Chapter 22
The minutes stretched. The clock spun. The hand above the door crawled past ten, inching toward eleven with agonizing slowness. The mechanical pieces on the floor had settled into a steady pattern, rotating in place, clicking softly.
It was Seth who lost his patience first.
“Enough of this,” he muttered suddenly.
Nobody saw it coming, the way we were all lost still in that story Silas told us. Nobody even considered a way to stop him before he jumped off his table and ran for the far door.
Just like that.
He ran and hit it shoulder-first, full speed, all his weight behind it. The sound of it was deafening to me.
But the door didn’t budge.
No, something way worse happened.
A flash of light came from the lock—bright white, sharp as a blade—and then Seth was flying backward. His body left the ground, and he sailed three feet before crashing into one of the tables.
He hit the floor on his side and didn’t move.
Screams and shouts.
We were all off our tables in an instant, clock pieces crunching under our shoes, scrambling toward him.
March got there first, rolled him over. Seth’s eyes were open—dazed, unfocused, but open.
His right arm was pressed against his chest, and even in the dim light I could see the way it hung wrong.
Not broken—at least I hoped not, but probably badly bruised.
“I’m fine,” Seth groaned, which was clearly a lie. “I’m fine, I just—”
“You’re an idiot,” Levana spat, but she was already kneeling beside him, pulling his sleeve back to inspect the damage.
“I’m just tired of waiting. I’m tired of being trapped!” he argued, and I knew exactly how he felt, and I knew he wasn’t talking only about this room.
Still, I was just glad that he was okay.
“There’s a high chance that Timekeepers are alerted,” Silas then said as he used his cane for support to come closer. He looked at the mess of things all over the floor, shifting, trying to assemble again because Seth had ruined the clock they’d made.
And the hand of the door clock was no longer moving because of it. It was no longer getting closer to twelve—if that would even get the door open.
I wanted to smack Seth in the face myself now.
“What? What do you mean?” said March, standing up to face him as Levana and Cook inspected Seth’s arm and pulled him to sit up higher.
“The Labyrinth’s protection layers are active. The door throwing Seth off is proof of that, and whenever protection layers are tested, they send a signal to Maintenance, who are Timekeepers,” Silas said, and his cheeks were flushed, and he was breathing heavier, too. Clearly worried.
Which then made all of us worry, too.
“So…they’re coming?” March asked, and my heart rushed so much she skipped beats.
“Most likely,” said Silas—
And he hadn’t even finished speaking when we suddenly heard the sound outside.
Footsteps.
Not from the door we needed to open, but from the door behind us, the one we’d come through, which had slammed shut when the game activated.

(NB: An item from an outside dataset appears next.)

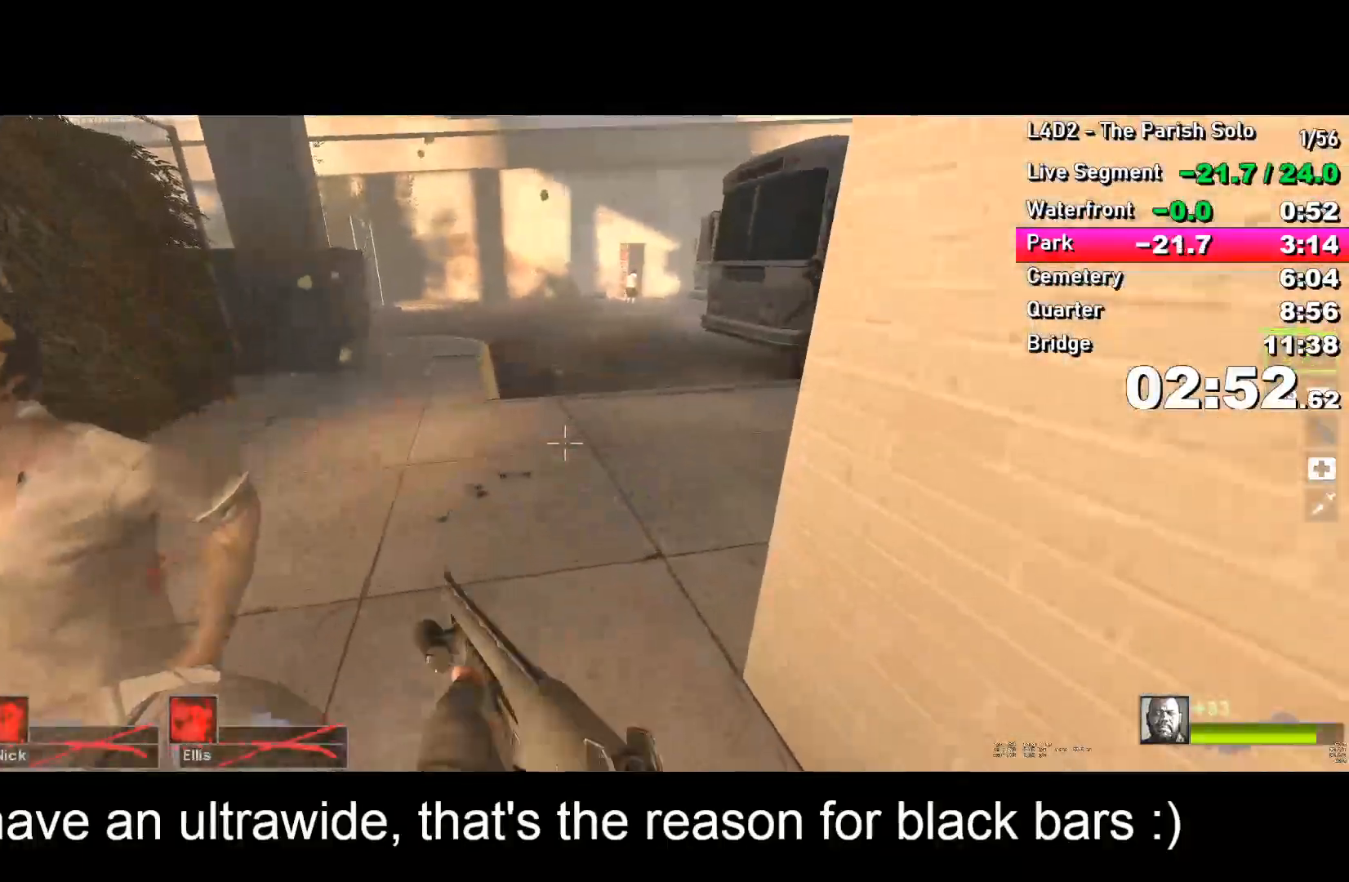
{"keys": ["w"], "events": []}
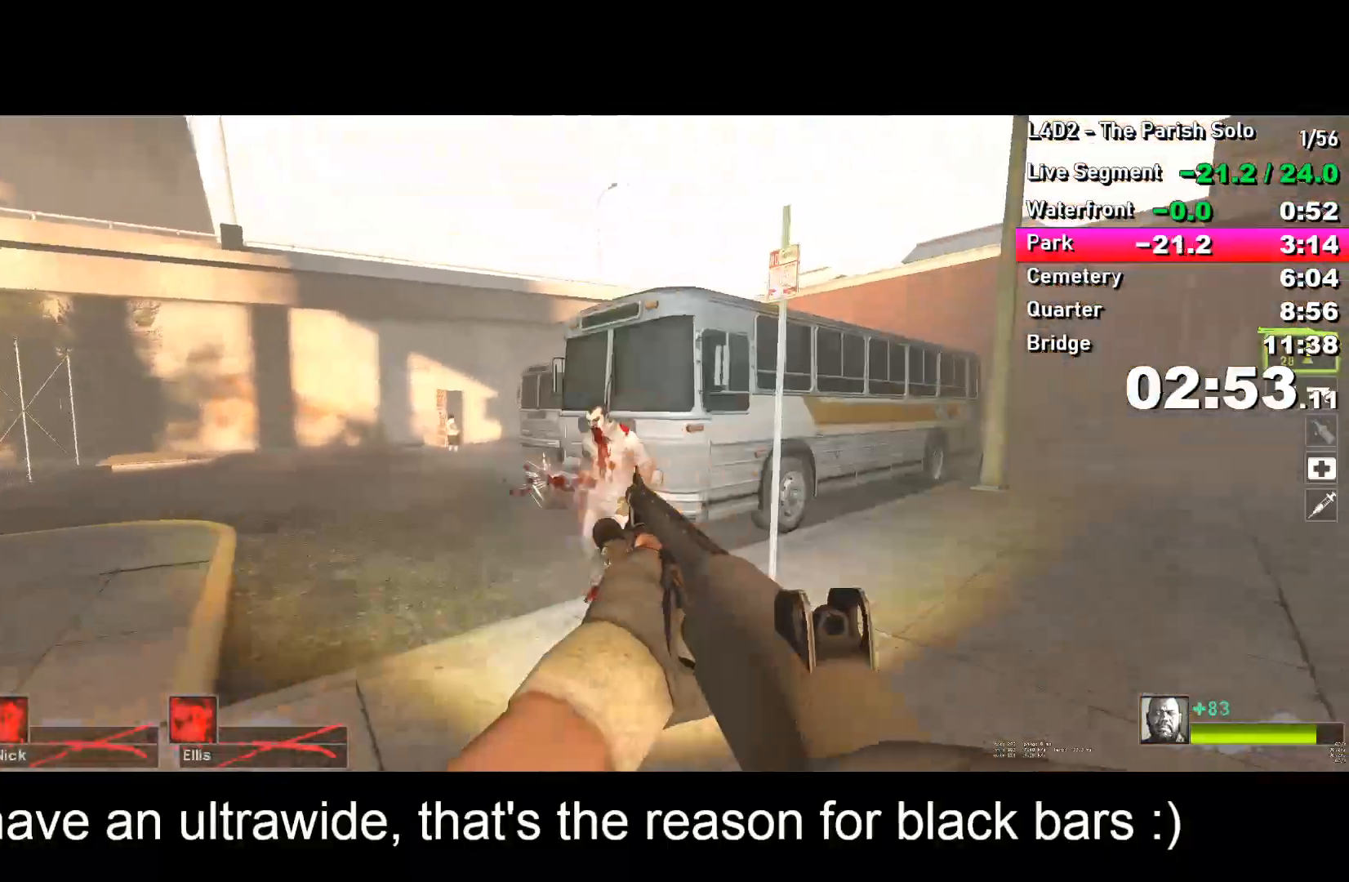
{"keys": ["space", "w"], "events": [[117, "a", "down"], [167, "a", "up"], [500, "space", "down"]]}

Heavy footsteps, rushing, getting closer.
“I’m going to murder you!” Russ hissed when he pulled Seth to his feet and slowly backed him away, disrupting the clock that the gears and pieces were trying to make again—and this time they did attack us.
They clamped onto our feet, but we didn’t even care to be afraid when someone was right there, outside the door.
The face of the Timekeeper woman was at the center of my mind. This was it—we were done for. We were caught. We were so, so doomed…
“Just stand back. Just stand back,” March was telling us, moving in front of us with his arms spread like he thought he was a shield. I stuck beside him.
“We’ll be okay,” I breathed. “It’s the Labyrinth—it will free us again. We’ll be okay, we’ll be okay…”
Except I didn’t really believe that. Not anymore.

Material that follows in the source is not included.